**BRANO DA ESAMINARE**
- - - - - - -

Mi voglio consumare di curiosità

  Folco Orselli, dopo aver realizzato Generi di conforto  uno dei più bei dischi del 2011, in questo freddo inverno milanese è fortemente impegnato su più fronti contemporaneamente. Con Claudio Sanfilippo e Carlo Fava sta realizzando presso la Salumeria della Musica la rassegna “Scuola Milanese”, ma allo stesso tempo con gli Arm on Stage sta promuovendo il nuovo disco Aldrin. Ecco cosa ci ha raccontato.

Il 18 novembre scorso, alla Salumeria della Musica di Milano, ha debuttato ‘Scuola Milanese’, una rassegna in nove serate a cadenza quindicinale e tu sei tra gli ideatori di questo progetto. Spiega ‘quando, come e perché’ nata questa idea.

- - - - - - -

**INFORMAZIONI REGISTRATE**

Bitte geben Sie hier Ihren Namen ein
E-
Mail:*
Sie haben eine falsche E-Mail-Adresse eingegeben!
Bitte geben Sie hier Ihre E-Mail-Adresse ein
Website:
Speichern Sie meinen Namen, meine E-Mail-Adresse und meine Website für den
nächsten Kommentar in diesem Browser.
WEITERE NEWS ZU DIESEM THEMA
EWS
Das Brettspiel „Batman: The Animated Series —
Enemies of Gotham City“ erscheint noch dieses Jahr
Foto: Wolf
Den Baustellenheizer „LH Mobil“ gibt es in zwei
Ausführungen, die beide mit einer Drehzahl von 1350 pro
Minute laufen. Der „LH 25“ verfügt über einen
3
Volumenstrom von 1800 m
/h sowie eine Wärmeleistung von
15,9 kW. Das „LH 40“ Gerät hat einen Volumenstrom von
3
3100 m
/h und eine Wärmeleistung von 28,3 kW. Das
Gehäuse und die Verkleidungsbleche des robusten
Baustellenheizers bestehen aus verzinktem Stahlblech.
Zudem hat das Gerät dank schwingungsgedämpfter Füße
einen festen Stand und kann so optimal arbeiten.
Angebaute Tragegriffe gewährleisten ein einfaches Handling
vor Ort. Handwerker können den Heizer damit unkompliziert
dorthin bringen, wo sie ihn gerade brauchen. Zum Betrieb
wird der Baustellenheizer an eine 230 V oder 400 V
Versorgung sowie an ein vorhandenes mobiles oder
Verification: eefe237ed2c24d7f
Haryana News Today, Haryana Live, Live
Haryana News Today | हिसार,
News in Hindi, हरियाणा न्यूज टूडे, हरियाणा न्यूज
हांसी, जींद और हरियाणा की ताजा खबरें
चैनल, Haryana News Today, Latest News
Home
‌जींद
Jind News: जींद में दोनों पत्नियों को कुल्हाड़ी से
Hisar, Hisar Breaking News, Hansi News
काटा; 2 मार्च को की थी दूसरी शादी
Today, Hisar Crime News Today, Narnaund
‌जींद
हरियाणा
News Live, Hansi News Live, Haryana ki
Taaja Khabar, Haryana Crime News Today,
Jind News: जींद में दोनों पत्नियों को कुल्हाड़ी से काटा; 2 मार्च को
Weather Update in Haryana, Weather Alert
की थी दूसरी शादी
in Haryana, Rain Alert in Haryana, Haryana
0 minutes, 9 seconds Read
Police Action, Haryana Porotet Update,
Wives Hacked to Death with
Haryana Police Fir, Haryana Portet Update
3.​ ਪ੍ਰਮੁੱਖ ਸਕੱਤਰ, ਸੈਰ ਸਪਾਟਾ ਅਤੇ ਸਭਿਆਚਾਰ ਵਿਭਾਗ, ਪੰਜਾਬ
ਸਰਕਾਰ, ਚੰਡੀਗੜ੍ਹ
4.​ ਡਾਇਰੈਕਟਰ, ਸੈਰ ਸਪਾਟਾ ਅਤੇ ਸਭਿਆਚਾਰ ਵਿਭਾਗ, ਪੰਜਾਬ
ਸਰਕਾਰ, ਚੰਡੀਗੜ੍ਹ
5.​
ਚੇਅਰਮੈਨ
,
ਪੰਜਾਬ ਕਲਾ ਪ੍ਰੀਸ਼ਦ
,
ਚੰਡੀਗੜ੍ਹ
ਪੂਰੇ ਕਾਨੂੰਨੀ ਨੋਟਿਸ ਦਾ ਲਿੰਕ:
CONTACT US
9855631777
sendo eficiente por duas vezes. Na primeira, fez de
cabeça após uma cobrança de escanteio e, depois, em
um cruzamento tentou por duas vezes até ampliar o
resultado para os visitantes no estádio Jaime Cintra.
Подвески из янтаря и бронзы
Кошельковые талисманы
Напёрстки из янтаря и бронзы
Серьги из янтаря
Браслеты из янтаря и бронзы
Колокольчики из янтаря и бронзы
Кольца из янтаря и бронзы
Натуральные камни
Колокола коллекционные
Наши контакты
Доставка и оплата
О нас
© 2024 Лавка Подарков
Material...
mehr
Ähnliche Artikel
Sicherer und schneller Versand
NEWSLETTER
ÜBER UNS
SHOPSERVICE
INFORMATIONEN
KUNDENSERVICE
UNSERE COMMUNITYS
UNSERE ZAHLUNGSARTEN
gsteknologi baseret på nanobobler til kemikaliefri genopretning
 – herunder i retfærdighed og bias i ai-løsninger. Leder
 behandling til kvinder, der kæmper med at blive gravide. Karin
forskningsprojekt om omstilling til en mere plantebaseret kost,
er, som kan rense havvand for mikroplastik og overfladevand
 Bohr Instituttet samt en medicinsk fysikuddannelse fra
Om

- - - - - - -

**COMPITI DA SVOLGERE**
A) Secondo il brano su Folco Orselli, in quante serate si articola la rassegna “Scuola Milanese”?
B) Elenca tutte le persone indicate con nome e cognome nel brano su Folco Orselli.

**ELENCO DELLE SOLUZIONI**
A) In nove serate, a cadenza quindicinale.

B) Folco Orselli, Claudio Sanfilippo, Carlo Fava